Oslo may have been the most optimistic period in Israeli-Palestinian relations, but the famous handshake did not mark the sealing of a deal. It was merely an agreement to start a process, with all the most contentious questions left unresolved. Arafat was in a terrible bargaining position, having to negotiate his own return to the occupied territories, and he secured no agreement on the fate of Jerusalem, on Palestinian refugees, on Jewish settlers or even on the right to Palestinian self-determination. The Oslo strategy, the negotiators claimed, was to push ahead with the “peace of markets” based on the idea that the rest would fall into place:
by flinging open borders and joining the globalization juggernaut, both Israelis and Palestinians were supposed to experience such concrete improvements in daily life that a more hospitable context would be created for a “peace of flags” in the negotiations to come. That, at least, was the Oslo promise.

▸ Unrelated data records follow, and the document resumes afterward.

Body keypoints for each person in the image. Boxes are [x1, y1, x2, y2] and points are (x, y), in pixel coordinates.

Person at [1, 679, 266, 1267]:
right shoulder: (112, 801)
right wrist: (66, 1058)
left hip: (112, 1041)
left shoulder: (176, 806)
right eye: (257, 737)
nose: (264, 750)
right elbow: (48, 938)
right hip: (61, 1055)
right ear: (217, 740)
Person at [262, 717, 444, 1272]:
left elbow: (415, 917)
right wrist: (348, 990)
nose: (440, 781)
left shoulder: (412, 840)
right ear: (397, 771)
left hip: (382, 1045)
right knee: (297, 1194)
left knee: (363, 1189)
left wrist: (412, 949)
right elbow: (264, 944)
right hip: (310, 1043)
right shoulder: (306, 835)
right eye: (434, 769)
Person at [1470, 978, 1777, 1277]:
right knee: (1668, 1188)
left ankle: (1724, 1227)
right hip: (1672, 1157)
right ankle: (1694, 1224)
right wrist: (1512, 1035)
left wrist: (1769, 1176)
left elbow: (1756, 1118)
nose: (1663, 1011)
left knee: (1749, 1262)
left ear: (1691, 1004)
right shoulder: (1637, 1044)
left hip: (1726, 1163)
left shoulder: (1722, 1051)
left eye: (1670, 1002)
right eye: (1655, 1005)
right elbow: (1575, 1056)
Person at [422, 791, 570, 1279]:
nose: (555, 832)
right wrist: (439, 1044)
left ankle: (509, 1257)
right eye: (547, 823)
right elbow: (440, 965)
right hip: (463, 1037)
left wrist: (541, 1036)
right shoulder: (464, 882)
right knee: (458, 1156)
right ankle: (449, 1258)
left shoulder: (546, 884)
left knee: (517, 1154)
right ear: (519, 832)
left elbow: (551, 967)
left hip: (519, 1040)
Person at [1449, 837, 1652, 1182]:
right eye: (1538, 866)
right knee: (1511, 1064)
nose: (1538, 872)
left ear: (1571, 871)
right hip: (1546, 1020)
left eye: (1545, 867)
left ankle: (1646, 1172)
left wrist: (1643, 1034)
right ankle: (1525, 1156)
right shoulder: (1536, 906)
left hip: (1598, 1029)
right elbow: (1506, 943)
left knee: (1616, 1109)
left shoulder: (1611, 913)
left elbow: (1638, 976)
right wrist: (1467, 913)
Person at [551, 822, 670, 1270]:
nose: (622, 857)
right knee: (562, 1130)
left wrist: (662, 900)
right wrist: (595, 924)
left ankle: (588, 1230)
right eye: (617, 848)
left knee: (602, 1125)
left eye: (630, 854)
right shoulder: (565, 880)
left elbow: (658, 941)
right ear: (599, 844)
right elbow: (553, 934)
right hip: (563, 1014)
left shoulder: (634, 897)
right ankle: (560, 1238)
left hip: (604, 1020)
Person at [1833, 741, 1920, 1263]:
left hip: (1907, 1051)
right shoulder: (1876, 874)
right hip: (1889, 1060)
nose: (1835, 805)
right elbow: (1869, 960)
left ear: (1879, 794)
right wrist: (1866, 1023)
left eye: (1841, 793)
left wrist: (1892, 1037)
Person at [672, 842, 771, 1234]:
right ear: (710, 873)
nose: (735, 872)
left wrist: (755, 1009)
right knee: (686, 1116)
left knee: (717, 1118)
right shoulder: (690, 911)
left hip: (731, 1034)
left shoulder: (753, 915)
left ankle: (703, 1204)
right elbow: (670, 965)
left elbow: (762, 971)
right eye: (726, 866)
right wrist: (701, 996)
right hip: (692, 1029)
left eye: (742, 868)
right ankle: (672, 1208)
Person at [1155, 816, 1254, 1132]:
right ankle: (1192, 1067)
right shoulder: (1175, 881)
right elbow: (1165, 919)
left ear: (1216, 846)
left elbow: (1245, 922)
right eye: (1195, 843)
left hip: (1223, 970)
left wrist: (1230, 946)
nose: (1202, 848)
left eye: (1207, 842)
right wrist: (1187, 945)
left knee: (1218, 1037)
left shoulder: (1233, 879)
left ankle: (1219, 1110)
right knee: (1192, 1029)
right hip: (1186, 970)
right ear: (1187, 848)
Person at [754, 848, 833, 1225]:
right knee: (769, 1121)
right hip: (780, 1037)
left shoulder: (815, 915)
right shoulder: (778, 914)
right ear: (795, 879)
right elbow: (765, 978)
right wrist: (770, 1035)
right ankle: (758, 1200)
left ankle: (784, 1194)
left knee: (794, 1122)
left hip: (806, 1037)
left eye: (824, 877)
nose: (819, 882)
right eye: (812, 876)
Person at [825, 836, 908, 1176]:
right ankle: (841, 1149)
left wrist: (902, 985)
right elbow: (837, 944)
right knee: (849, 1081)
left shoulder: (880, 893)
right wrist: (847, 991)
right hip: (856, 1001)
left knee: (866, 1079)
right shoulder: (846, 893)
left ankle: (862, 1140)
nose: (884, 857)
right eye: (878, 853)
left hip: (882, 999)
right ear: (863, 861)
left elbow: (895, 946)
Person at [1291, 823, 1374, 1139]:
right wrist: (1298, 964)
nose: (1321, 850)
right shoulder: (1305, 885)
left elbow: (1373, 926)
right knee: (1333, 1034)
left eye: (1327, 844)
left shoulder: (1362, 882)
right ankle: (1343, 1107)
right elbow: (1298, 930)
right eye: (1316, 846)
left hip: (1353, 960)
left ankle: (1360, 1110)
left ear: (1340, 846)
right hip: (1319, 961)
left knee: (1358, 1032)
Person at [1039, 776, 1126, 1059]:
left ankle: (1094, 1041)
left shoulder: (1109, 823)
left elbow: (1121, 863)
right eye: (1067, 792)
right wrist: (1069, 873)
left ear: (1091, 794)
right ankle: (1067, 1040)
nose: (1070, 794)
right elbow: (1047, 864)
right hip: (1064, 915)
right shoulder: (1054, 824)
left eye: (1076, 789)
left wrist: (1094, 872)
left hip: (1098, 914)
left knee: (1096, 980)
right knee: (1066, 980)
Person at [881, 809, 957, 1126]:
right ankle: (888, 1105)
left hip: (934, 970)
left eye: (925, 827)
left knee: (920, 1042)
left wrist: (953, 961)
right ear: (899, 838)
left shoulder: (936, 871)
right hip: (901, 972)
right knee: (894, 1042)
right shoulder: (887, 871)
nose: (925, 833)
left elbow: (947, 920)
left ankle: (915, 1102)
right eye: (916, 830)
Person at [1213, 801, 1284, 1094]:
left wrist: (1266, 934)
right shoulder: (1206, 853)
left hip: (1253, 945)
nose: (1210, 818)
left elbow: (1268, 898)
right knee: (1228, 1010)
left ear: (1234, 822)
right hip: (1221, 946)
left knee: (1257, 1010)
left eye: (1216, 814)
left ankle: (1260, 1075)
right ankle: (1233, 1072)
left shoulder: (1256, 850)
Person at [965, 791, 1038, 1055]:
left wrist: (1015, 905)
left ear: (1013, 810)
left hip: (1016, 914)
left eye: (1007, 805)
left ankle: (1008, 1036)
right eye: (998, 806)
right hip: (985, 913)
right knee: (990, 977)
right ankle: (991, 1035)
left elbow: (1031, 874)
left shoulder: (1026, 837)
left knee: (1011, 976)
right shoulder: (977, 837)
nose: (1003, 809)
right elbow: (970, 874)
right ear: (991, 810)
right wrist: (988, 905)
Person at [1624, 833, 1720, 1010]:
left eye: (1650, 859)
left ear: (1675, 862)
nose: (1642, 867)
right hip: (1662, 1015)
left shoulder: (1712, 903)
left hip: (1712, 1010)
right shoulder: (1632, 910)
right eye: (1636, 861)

Many factors contributed to the subsequent breakdown. Israelis tend to blame suicide bombings and Rabin’s assassination. Palestinians point to Israel’s frenetic expansion of illegal settlements during the Oslo period as proof that the peace process was founded, in the words of Shlomo Ben-Ami, Israel’s foreign minister in the Labor government of Ehud Barak, “on a neocolonialist basis,” designed so that “when there will finally be peace between us and the Palestinians, there will be a situation of dependence, of a structured lack of equality between the two entities.”13 The debates about who derailed the peace process, or whether peace was ever the real goal of the process, are well known and have been exhaustively explored. However, two factors that contributed to Israel’s retreat into unilateralism are little understood and rarely discussed, both related to the unique ways that the Chicago School free-market crusade played out in Israel. One was the influx of Soviet Jews, which was a direct result of Russia’s shock therapy experiment. The other was the flipping of Israel’s export economy from one based on traditional goods and high technology to one disproportionately dependent on selling expertise and devices relating to counterterrorism. Both factors were greatly disruptive to the Oslo process: the arrival of Russians reduced Israel’s reliance on Palestinian labor and allowed it to seal in the occupied territories, while the rapid expansion of the high-tech security economy created a powerful appetite inside Israel’s wealthy and most powerful sectors for abandoning peace in favor of fighting a continual, and continuously expanding, War on Terror.